Matrix function is a transformation on a space of square matrices: $f: M_{n,n} \mapsto M_{n,n}$. Every analytic function can be used to define a matrix function, see e.g. @Higham2008. Matrix polynomial $p(A)$ is a polynomial of square matrices.
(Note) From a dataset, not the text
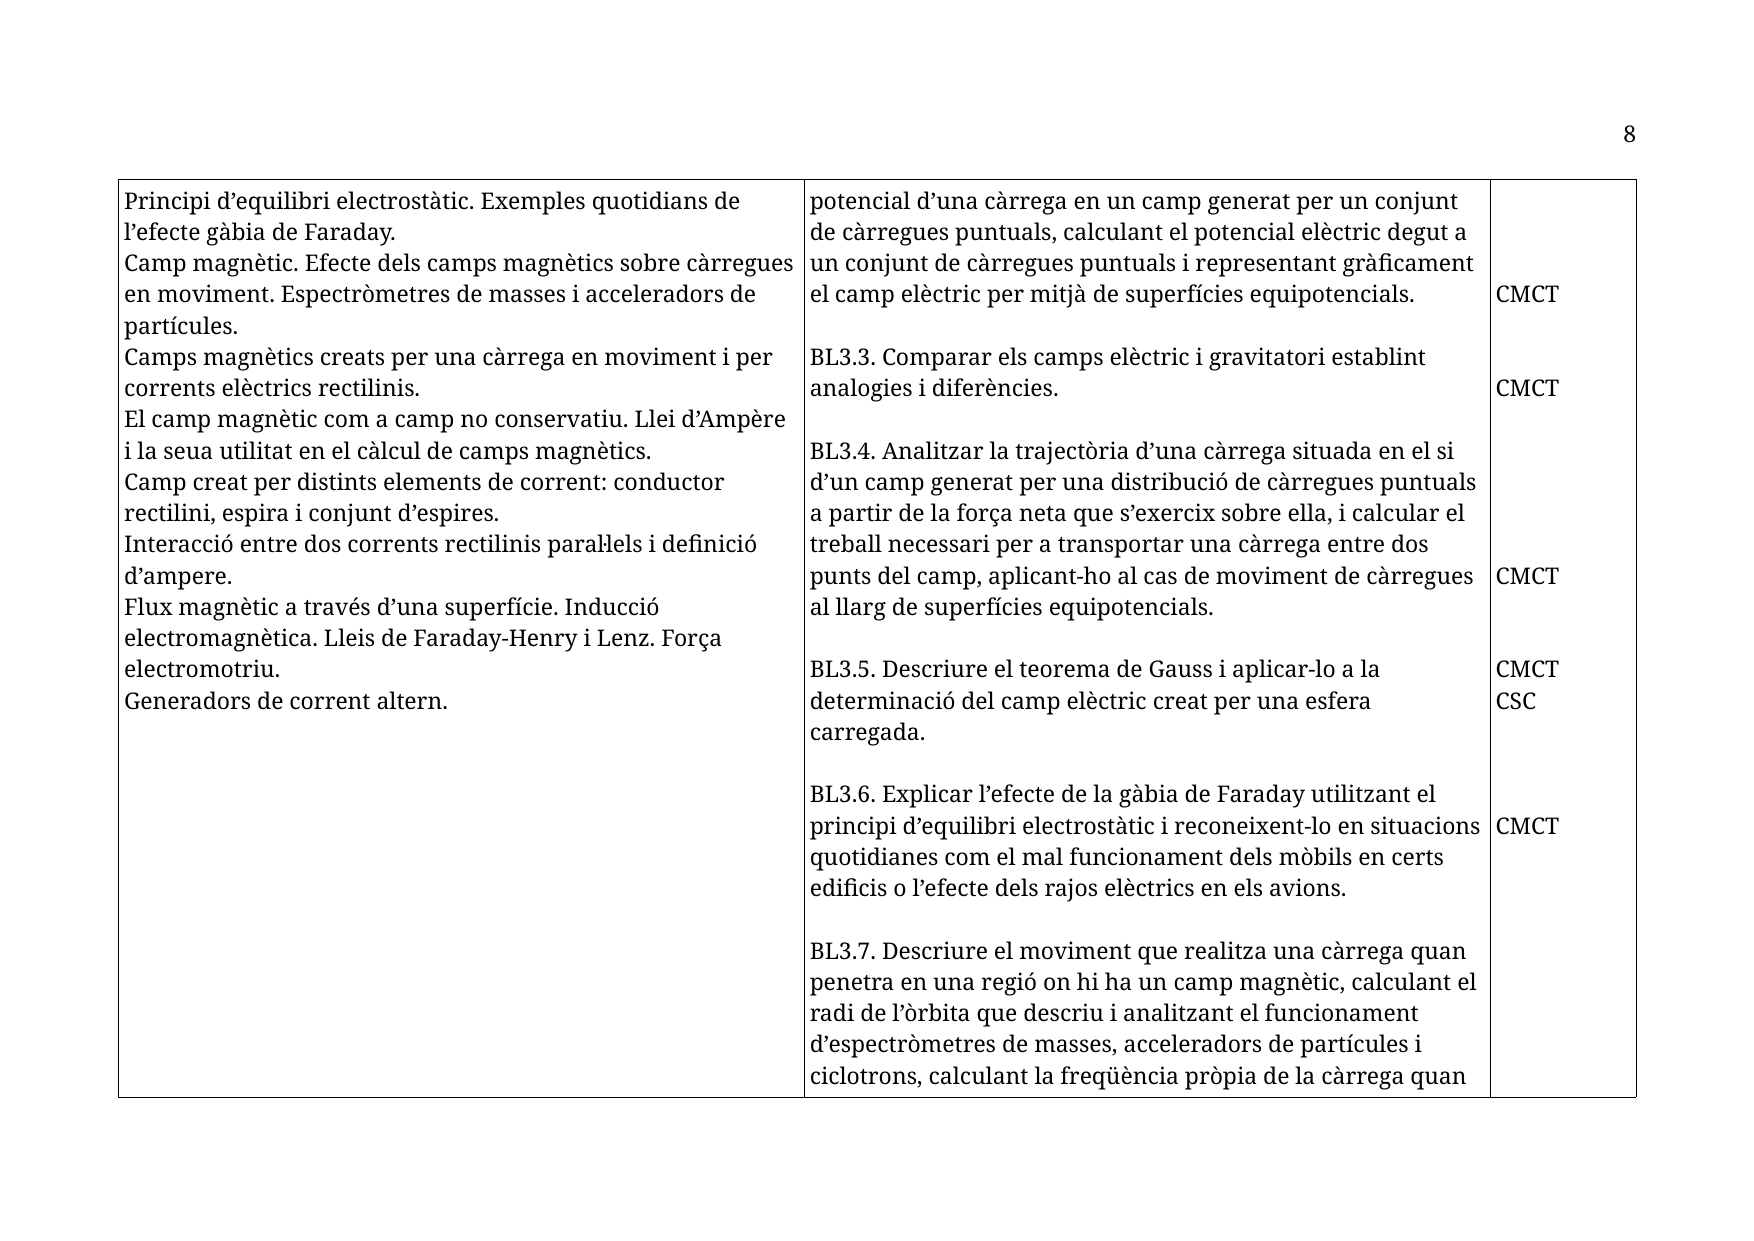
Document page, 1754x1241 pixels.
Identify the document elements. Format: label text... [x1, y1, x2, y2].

table_cell CMCT CMCT CMCT CMCT CSC CMCT [1491, 180, 1636, 1097]
table_cell potencial d’una càrrega en un camp generat per un conjunt de càrregues puntuals, calculant el potencial elèctric degut a un conjunt de càrregues puntuals i representant gràficament el camp elèctric per mitjà de superfícies equipotencials. BL3.3. Comparar els camps elèctric i gravitatori establint analogies i diferències. BL3.4. Analitzar la trajectòria d’una càrrega situada en el si d’un camp generat per una distribució de càrregues puntuals a partir de la força neta que s’exercix sobre ella, i calcular el treball necessari per a transportar una càrrega entre dos punts del camp, aplicant-ho al cas de moviment de càrregues al llarg de superfícies equipotencials. BL3.5. Descriure el teorema de Gauss i aplicar-lo a la determinació del camp elèctric creat per una esfera carregada. BL3.6. Explicar l’efecte de la gàbia de Faraday utilitzant el principi d’equilibri electrostàtic i reconeixent-lo en situacions quotidianes com el mal funcionament dels mòbils en certs edificis o l’efecte dels rajos elèctrics en els avions. BL3.7. Descriure el moviment que realitza una càrrega quan penetra en una regió on hi ha un camp magnètic, calculant el radi de l’òrbita que descriu i analitzant el funcionament d’espectròmetres de masses, acceleradors de partícules i ciclotrons, calculant la freqüència pròpia de la càrrega quan [805, 180, 1490, 1097]
table_cell Principi d’equilibri electrostàtic. Exemples quotidians de l’efecte gàbia de Faraday. Camp magnètic. Efecte dels camps magnètics sobre càrregues en moviment. Espectròmetres de masses i acceleradors de partícules. Camps magnètics creats per una càrrega en moviment i per corrents elèctrics rectilinis. El camp magnètic com a camp no conservatiu. Llei d’Ampère i la seua utilitat en el càlcul de camps magnètics. Camp creat per distints elements de corrent: conductor rectilini, espira i conjunt d’espires. Interacció entre dos corrents rectilinis paral·lels i definició d’ampere. Flux magnètic a través d’una superfície. Inducció electromagnètica. Lleis de Faraday-Henry i Lenz. Força electromotriu. Generadors de corrent altern. [119, 180, 804, 1097]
Matrix exponential $e^A$ of an n-by-n matrix is the n-by-n matrix defined by the Taylor series of the exponential function, substituting the variable with the matrix: $e^A = \sum_{n=0}^{\infty} A^n / n!$. Given a Jordan decomposition of a matrix, its matrix exponential can be reduced to the exponential of its Jordan canonical form: $A = T J T^{-1}$ then $e^A = T e^J T^{-1}$. Note that, $\exp\left[t \begin{pmatrix}\lambda & 1 \\ 0 & \lambda \end{pmatrix}\right] = e^{\lambda t} \begin{pmatrix}1 & t \\ 0 & 1 \end{pmatrix}$, and $\exp\left[t \begin{pmatrix}a+ib & 0 \\ 0 & a-ib \end{pmatrix}\right] = e^{a t} \begin{pmatrix}\cos bt & -\sin bt \\ \sin bt & \cos bt \end{pmatrix}$.
Matrix logarithm $\log(A)$ is the inverse map of the matrix exponential.